Geiger and I stood and introduced ourselves; he was, after all, a colonel.
“Might I ask if you were previously known as Father Ladislaus, at the Petricevac Monastery in Banja Luka, and before that, as Antun Djurkovic?”
“It’s been a while since anyone called me that,” said the colonel. “But yes. I’m he.”
“Then,” I said, “I have a letter to you from your daughter,” and opening my briefcase, I gave him Dalia’s letter.
He glanced at the handwritten name and address on the back of the envelope with some incredulity, as if it had been posted on Venus. He even lifted it to his nose and sniffed it, suspiciously.
“My daughter? You say you know my daughter, Dragica?”
“I know her. I’m sure her letter will explain any questions you might have.”
“The last time I saw her she was but a child,” he said. “She must be a young woman now.”
“She is,” I said. “A very beautiful one.”
“But how is it in the middle of the war that Dragica has two errand boys from the SS? Is she so very important? Frau Hitler, perhaps? The last I heard she was living in Switzerland. In Zurich, I think. Or are the Swiss no longer neutral?

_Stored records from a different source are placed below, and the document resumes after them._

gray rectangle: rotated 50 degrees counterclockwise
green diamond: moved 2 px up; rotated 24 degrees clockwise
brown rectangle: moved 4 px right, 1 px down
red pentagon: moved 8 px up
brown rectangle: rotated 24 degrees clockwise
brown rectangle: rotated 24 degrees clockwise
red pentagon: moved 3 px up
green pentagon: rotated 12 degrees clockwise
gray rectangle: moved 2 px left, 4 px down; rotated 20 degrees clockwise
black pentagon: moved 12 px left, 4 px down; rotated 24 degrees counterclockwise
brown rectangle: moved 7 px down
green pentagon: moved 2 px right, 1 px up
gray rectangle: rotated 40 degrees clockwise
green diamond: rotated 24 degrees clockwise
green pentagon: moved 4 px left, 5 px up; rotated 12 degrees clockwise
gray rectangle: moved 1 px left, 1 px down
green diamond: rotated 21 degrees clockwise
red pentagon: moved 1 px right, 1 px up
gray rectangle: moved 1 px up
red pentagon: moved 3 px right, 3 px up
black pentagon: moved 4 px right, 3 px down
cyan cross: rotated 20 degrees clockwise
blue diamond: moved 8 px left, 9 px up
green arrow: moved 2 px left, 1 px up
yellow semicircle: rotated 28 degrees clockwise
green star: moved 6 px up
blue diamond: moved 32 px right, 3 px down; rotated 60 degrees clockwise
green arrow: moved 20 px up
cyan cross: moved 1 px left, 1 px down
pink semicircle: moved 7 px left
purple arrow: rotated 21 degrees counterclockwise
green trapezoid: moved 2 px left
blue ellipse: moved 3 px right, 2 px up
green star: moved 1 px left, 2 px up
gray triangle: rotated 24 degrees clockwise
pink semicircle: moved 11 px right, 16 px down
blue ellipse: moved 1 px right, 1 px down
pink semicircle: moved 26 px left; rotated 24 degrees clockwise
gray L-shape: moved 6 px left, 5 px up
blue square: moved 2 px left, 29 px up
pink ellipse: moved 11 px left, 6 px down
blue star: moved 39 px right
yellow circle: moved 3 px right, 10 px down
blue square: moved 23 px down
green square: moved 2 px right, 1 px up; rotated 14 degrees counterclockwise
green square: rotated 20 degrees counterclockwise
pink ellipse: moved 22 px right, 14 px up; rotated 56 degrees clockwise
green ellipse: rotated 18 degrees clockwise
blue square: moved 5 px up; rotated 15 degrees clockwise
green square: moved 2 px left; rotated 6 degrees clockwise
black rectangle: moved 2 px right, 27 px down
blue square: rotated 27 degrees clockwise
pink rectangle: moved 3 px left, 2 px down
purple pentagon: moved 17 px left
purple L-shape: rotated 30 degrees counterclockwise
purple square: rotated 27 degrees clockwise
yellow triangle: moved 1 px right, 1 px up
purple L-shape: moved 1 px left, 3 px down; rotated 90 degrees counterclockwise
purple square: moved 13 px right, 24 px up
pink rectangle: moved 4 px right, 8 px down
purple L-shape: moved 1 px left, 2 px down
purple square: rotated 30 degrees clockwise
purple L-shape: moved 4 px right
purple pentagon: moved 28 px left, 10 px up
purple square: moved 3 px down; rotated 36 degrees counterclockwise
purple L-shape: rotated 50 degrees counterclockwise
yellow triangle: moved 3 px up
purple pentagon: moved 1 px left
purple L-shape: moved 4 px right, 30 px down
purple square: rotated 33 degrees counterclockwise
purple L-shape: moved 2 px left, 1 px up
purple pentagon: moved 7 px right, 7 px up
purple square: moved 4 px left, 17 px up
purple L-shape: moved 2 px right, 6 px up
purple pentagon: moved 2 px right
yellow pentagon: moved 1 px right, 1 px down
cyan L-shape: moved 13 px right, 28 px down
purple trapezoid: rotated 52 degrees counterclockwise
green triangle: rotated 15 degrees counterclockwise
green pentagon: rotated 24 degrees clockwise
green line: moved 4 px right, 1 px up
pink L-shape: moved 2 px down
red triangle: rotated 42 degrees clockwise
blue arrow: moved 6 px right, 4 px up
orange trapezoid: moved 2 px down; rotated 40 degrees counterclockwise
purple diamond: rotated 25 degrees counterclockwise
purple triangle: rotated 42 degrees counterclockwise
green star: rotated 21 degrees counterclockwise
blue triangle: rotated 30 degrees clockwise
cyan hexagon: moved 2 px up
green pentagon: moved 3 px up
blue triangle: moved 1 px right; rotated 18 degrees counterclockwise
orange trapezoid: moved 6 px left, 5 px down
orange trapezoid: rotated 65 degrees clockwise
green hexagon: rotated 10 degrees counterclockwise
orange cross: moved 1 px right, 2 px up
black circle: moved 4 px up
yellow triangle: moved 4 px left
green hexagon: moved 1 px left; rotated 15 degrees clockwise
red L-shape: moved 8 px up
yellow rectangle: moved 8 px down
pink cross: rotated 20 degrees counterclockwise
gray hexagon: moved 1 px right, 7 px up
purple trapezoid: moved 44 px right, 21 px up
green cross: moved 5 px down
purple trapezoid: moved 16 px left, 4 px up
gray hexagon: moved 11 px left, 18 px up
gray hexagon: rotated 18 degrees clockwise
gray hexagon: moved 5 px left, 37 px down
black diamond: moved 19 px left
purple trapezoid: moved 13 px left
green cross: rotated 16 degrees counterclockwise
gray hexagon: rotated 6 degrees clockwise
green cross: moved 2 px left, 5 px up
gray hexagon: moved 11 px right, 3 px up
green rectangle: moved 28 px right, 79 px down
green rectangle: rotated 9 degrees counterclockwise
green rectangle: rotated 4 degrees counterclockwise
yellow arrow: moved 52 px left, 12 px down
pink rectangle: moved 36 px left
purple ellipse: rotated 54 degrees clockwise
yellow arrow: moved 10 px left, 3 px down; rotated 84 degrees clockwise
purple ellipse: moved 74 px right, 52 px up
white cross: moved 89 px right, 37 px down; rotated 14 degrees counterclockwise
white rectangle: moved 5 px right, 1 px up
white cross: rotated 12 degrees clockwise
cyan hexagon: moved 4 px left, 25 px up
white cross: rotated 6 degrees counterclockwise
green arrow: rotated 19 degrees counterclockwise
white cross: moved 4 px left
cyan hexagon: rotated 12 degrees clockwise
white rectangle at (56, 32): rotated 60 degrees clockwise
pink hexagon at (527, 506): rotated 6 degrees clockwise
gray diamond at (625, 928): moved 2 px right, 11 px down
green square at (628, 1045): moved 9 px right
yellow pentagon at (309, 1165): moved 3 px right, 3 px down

Has the temptation to invade that ridiculous place become too much for your Hitler?”
“She’s a movie star in Germany,” I told him. “At UFA-Babelsberg in Berlin. As well as being the minister of Truth and Propaganda, Dr. Goebbels is head of the film studio. It’s on his direct authority that I’m here. I’m to wait until you’ve read that letter and see if there’s a reply.”
“I had no idea. She was always beautiful. Like her mother. But a movie star, you say?”
I nodded. I thought it best not to mention that his former wife was dead. That was best left to Dalia’s letter.
“I was a boy the last time I went to the cinema,” said the colonel. “Must have been. It was a silent film.” He frowned. “How did you find me?”
“Your old Father Abbot at Petricevac in Banja Luka. That was your last known address, apparently.”
“Father Marko? I can’t believe that someone hasn’t killed that man. He’s much too outspoken for his own good. Even for a Catholic priest. There are others who were less fortunate than him.”